- **Exercise**
Apart from the images, output the data below exactly.

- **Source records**
====

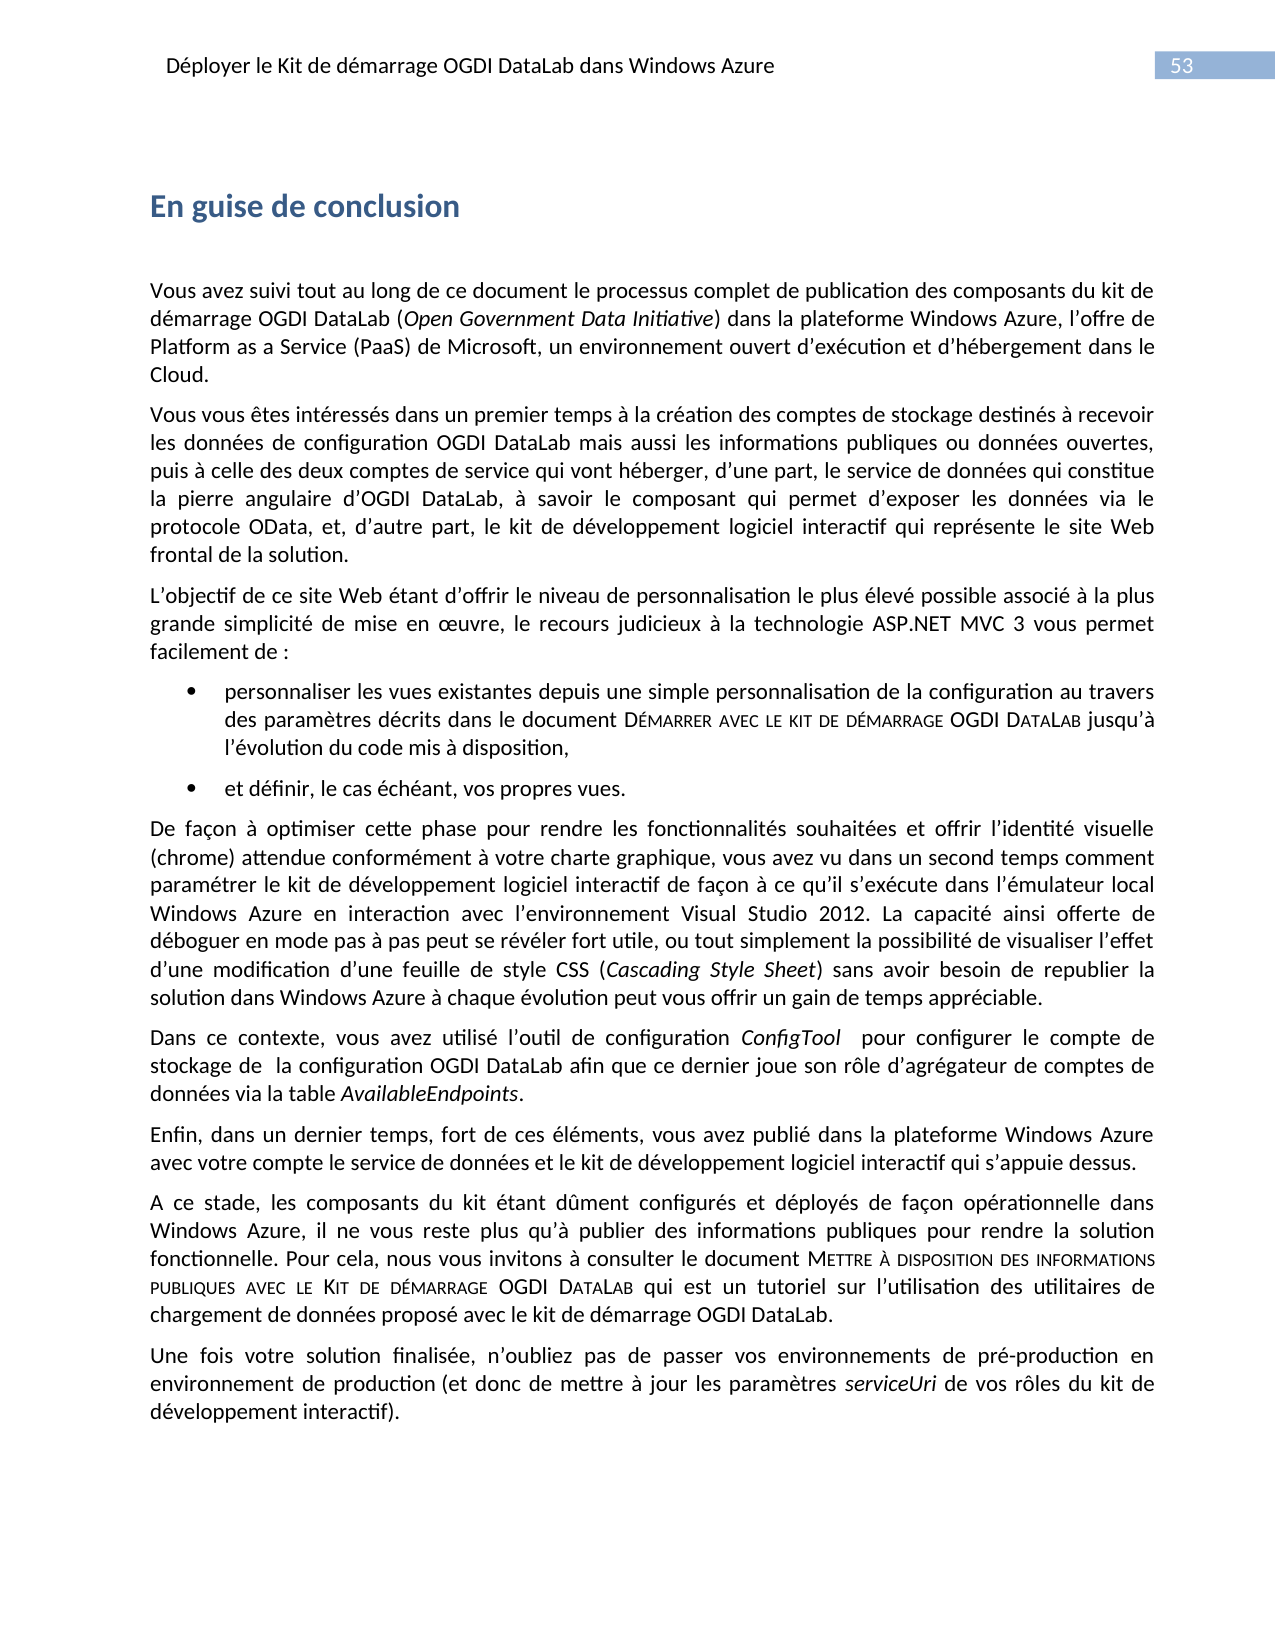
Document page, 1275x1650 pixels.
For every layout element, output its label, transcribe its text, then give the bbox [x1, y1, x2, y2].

list personnaliser les vues existantes depuis une simple personnalisation de la configuration au travers des paramètres décrits dans le document Démarrer avec le kit de démarrage OGDI DataLab jusqu’à l’évolution du code mis à disposition, [187, 677, 1155, 762]
text L’objectif de ce site Web étant d’offrir le niveau de personnalisation le plus élevé possible associé à la plus grande simplicité de mise en œuvre, le recours judicieux à la technologie ASP.NET MVC 3 vous permet facilement de : [150, 581, 1155, 665]
text Une fois votre solution finalisée, n’oubliez pas de passer vos environnements de pré-production en environnement de production (et donc de mettre à jour les paramètres serviceUri de vos rôles du kit de développement interactif). [150, 1341, 1155, 1425]
list et définir, le cas échéant, vos propres vues. [187, 774, 1155, 802]
text Dans ce contexte, vous avez utilisé l’outil de configuration ConfigTool pour configurer le compte de stockage de la configuration OGDI DataLab afin que ce dernier joue son rôle d’agrégateur de comptes de données via la table AvailableEndpoints. [150, 1023, 1155, 1107]
text Vous vous êtes intéressés dans un premier temps à la création des comptes de stockage destinés à recevoir les données de configuration OGDI DataLab mais aussi les informations publiques ou données ouvertes, puis à celle des deux comptes de service qui vont héberger, d’une part, le service de données qui constitue la pierre angulaire d’OGDI DataLab, à savoir le composant qui permet d’exposer les données via le protocole OData, et, d’autre part, le kit de développement logiciel interactif qui représente le site Web frontal de la solution. [150, 400, 1155, 568]
text Vous avez suivi tout au long de ce document le processus complet de publication des composants du kit de démarrage OGDI DataLab (Open Government Data Initiative) dans la plateforme Windows Azure, l’offre de Platform as a Service (PaaS) de Microsoft, un environnement ouvert d’exécution et d’hébergement dans le Cloud. [150, 276, 1155, 388]
text Enfin, dans un dernier temps, fort de ces éléments, vous avez publié dans la plateforme Windows Azure avec votre compte le service de données et le kit de développement logiciel interactif qui s’appuie dessus. [150, 1120, 1155, 1176]
subtitle En guise de conclusion [150, 185, 1155, 226]
text De façon à optimiser cette phase pour rendre les fonctionnalités souhaitées et offrir l’identité visuelle (chrome) attendue conformément à votre charte graphique, vous avez vu dans un second temps comment paramétrer le kit de développement logiciel interactif de façon à ce qu’il s’exécute dans l’émulateur local Windows Azure en interaction avec l’environnement Visual Studio 2012. La capacité ainsi offerte de déboguer en mode pas à pas peut se révéler fort utile, ou tout simplement la possibilité de visualiser l’effet d’une modification d’une feuille de style CSS (Cascading Style Sheet) sans avoir besoin de republier la solution dans Windows Azure à chaque évolution peut vous offrir un gain de temps appréciable. [150, 814, 1155, 1011]
text A ce stade, les composants du kit étant dûment configurés et déployés de façon opérationnelle dans Windows Azure, il ne vous reste plus qu’à publier des informations publiques pour rendre la solution fonctionnelle. Pour cela, nous vous invitons à consulter le document Mettre à disposition des informations publiques avec le Kit de démarrage OGDI DataLab qui est un tutoriel sur l’utilisation des utilitaires de chargement de données proposé avec le kit de démarrage OGDI DataLab. [150, 1188, 1155, 1328]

====

- **Solution for this exercise**
Document page, 1275x1650 pixels.
For every layout element, output its label, transcribe its text, then give the bbox [x1, y1, x2, y2].

list personnaliser les vues existantes depuis une simple personnalisation de la configuration au travers des paramètres décrits dans le document Démarrer avec le kit de démarrage OGDI DataLab jusqu’à l’évolution du code mis à disposition, [187, 677, 1155, 762]
text L’objectif de ce site Web étant d’offrir le niveau de personnalisation le plus élevé possible associé à la plus grande simplicité de mise en œuvre, le recours judicieux à la technologie ASP.NET MVC 3 vous permet facilement de : [150, 581, 1155, 665]
text Une fois votre solution finalisée, n’oubliez pas de passer vos environnements de pré-production en environnement de production (et donc de mettre à jour les paramètres serviceUri de vos rôles du kit de développement interactif). [150, 1341, 1155, 1425]
list et définir, le cas échéant, vos propres vues. [187, 774, 1155, 802]
text Dans ce contexte, vous avez utilisé l’outil de configuration ConfigTool pour configurer le compte de stockage de la configuration OGDI DataLab afin que ce dernier joue son rôle d’agrégateur de comptes de données via la table AvailableEndpoints. [150, 1023, 1155, 1107]
text Vous vous êtes intéressés dans un premier temps à la création des comptes de stockage destinés à recevoir les données de configuration OGDI DataLab mais aussi les informations publiques ou données ouvertes, puis à celle des deux comptes de service qui vont héberger, d’une part, le service de données qui constitue la pierre angulaire d’OGDI DataLab, à savoir le composant qui permet d’exposer les données via le protocole OData, et, d’autre part, le kit de développement logiciel interactif qui représente le site Web frontal de la solution. [150, 400, 1155, 568]
text Vous avez suivi tout au long de ce document le processus complet de publication des composants du kit de démarrage OGDI DataLab (Open Government Data Initiative) dans la plateforme Windows Azure, l’offre de Platform as a Service (PaaS) de Microsoft, un environnement ouvert d’exécution et d’hébergement dans le Cloud. [150, 276, 1155, 388]
text Enfin, dans un dernier temps, fort de ces éléments, vous avez publié dans la plateforme Windows Azure avec votre compte le service de données et le kit de développement logiciel interactif qui s’appuie dessus. [150, 1120, 1155, 1176]
subtitle En guise de conclusion [150, 185, 1155, 226]
text De façon à optimiser cette phase pour rendre les fonctionnalités souhaitées et offrir l’identité visuelle (chrome) attendue conformément à votre charte graphique, vous avez vu dans un second temps comment paramétrer le kit de développement logiciel interactif de façon à ce qu’il s’exécute dans l’émulateur local Windows Azure en interaction avec l’environnement Visual Studio 2012. La capacité ainsi offerte de déboguer en mode pas à pas peut se révéler fort utile, ou tout simplement la possibilité de visualiser l’effet d’une modification d’une feuille de style CSS (Cascading Style Sheet) sans avoir besoin de republier la solution dans Windows Azure à chaque évolution peut vous offrir un gain de temps appréciable. [150, 814, 1155, 1011]
text A ce stade, les composants du kit étant dûment configurés et déployés de façon opérationnelle dans Windows Azure, il ne vous reste plus qu’à publier des informations publiques pour rendre la solution fonctionnelle. Pour cela, nous vous invitons à consulter le document Mettre à disposition des informations publiques avec le Kit de démarrage OGDI DataLab qui est un tutoriel sur l’utilisation des utilitaires de chargement de données proposé avec le kit de démarrage OGDI DataLab. [150, 1188, 1155, 1328]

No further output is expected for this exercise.